Comments

  1. Hi Lincoln,

    Let me add a European perspective to this post. People in Europe feel the same about US companies pricing their products in USD as US residents would feel if our CRM pricing was in GBP – they don’t really play in this territory. This is especially true in the Eurozone, when anything other than euros shrieks “foreign”. In spades for Japan. In Australia, Singapore and New Zealand you can (mostly) get away with USD, as long as you only sell to small companies.

    So you need to choose the major currencies that your customers are in, which for us are GBP, EUR, USD, CAD, AUD and ZAR. And then make sure all your price lists, emails and billing work properly, including of course collecting those currencies on credit and debit cards.

    Only offering pricing in your local currency just places another barrier on customer acquisition.

    G’luck!

    John Paterson
    http://www.reallysimplesystems.com

    • Hi,
      My question is that, as you have been saying that the pricing of a Saas based app in a country like India might be much cheaper than in the US (when you do a currency conversion).

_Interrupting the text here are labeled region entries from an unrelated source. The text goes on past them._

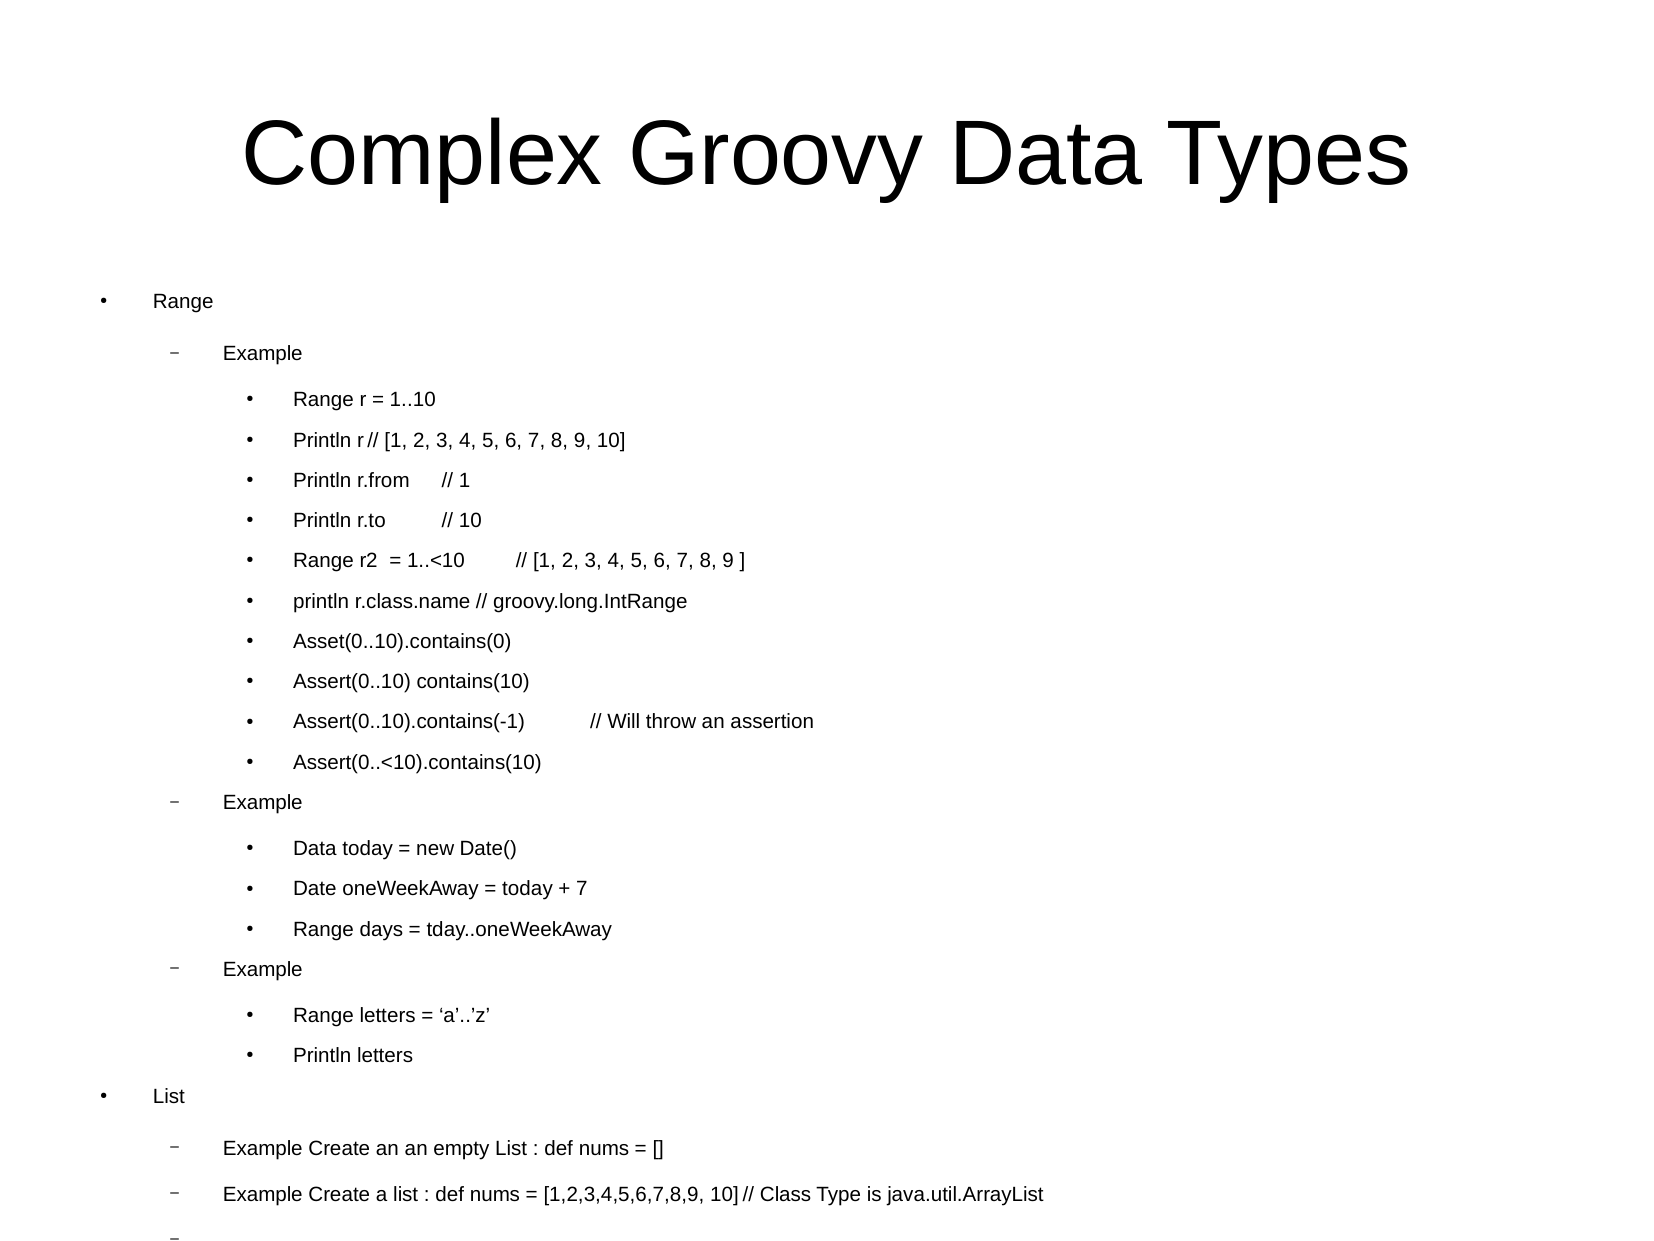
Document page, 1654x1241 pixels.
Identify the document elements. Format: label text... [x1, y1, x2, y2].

title Complex Groovy Data Types [82, 49, 1571, 257]
list Range Example Range r = 1..10 Println r // [1, 2, 3, 4, 5, 6, 7, 8, 9, 10] Println r.from // 1 Println r.to // 10 Range r2 = 1..<10 // [1, 2, 3, 4, 5, 6, 7, 8, 9 ] println r.class.name // groovy.long.IntRange Asset(0..10).contains(0) Assert(0..10) contains(10) Assert(0..10).contains(-1) // Will throw an assertion Assert(0..<10).contains(10) Example Data today = new Date() Date oneWeekAway = today + 7 Range days = tday..oneWeekAway Example Range letters = ‘a’..’z’ Println letters List Example Create an an empty List : def nums = [] Example Create a list : def nums = [1,2,3,4,5,6,7,8,9, 10] // Class Type is java.util.ArrayList [82, 290, 1571, 1216]
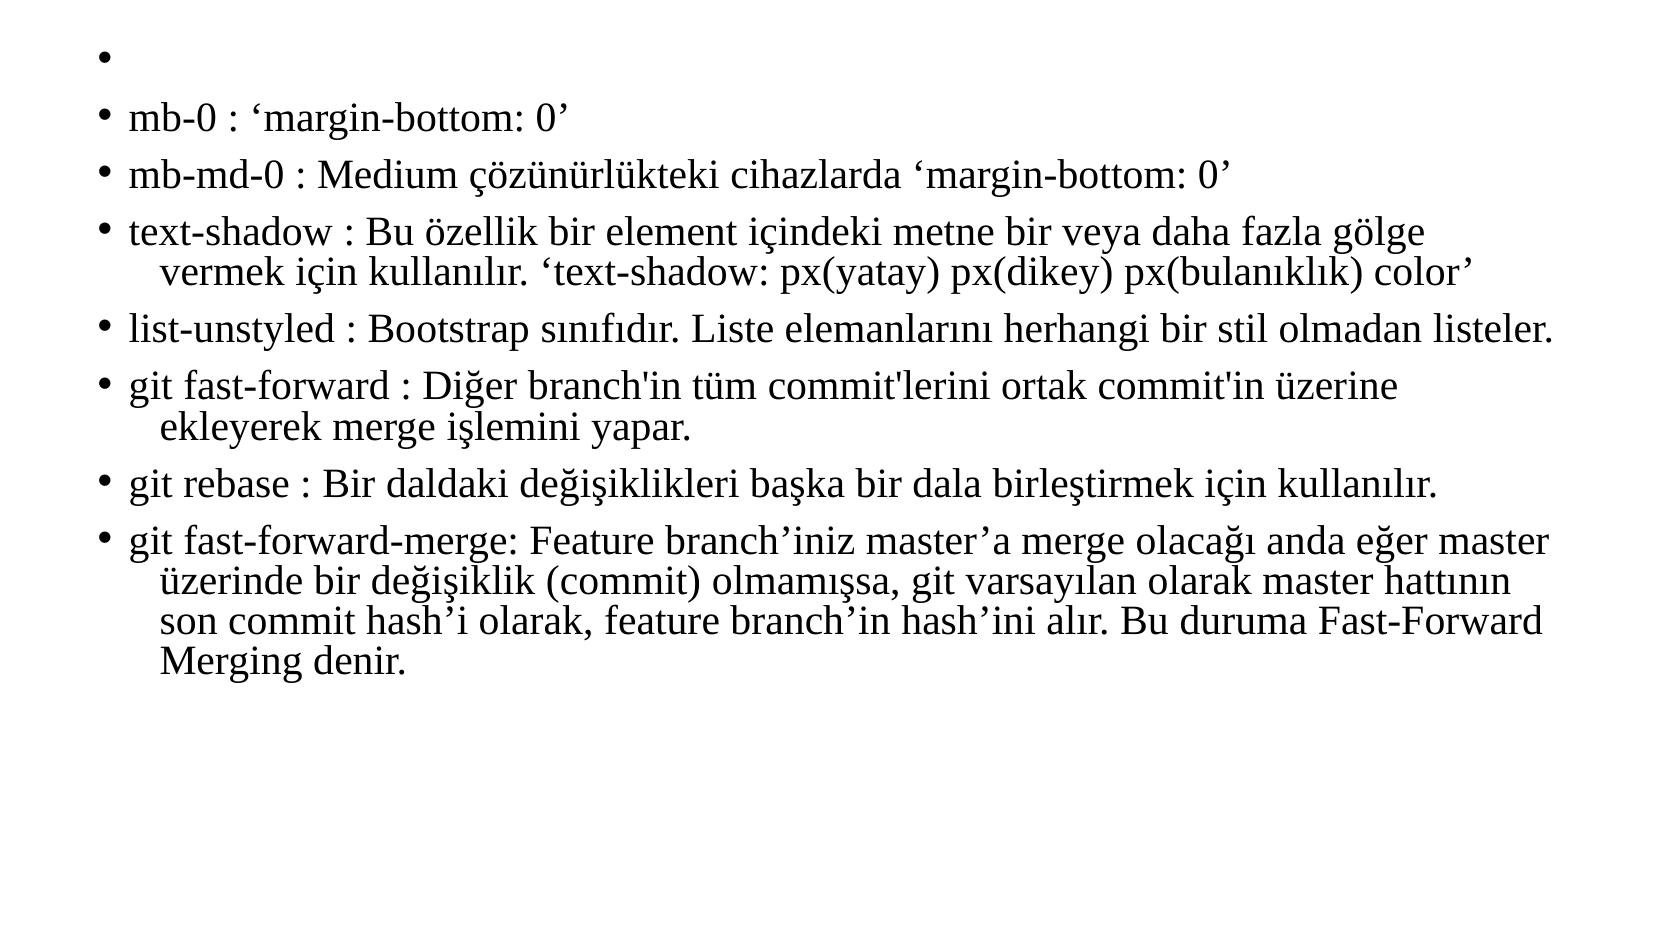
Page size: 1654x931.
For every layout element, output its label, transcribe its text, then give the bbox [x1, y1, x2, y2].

So what if a user subscribes to the product in India and then use it in the U.S? Technically saying you can geo locate the IP of the user and figure out where he is logging in from. Is there any other way to figure that out?
      Thanks,
      Sarin

  2. This is very interesting. Reef is a new SaaS for delegating control of Twitter (and more social media) accounts, currently at pre-launch. This was the only article I could find about worldwide venture currently suggestions.

    In theory, I need to come up with suitable pricing structures for every major currency but it’s not practical.

    Let’s say I focus on Euro, Sterling and Dollar. What countries would that have the most negative impact on?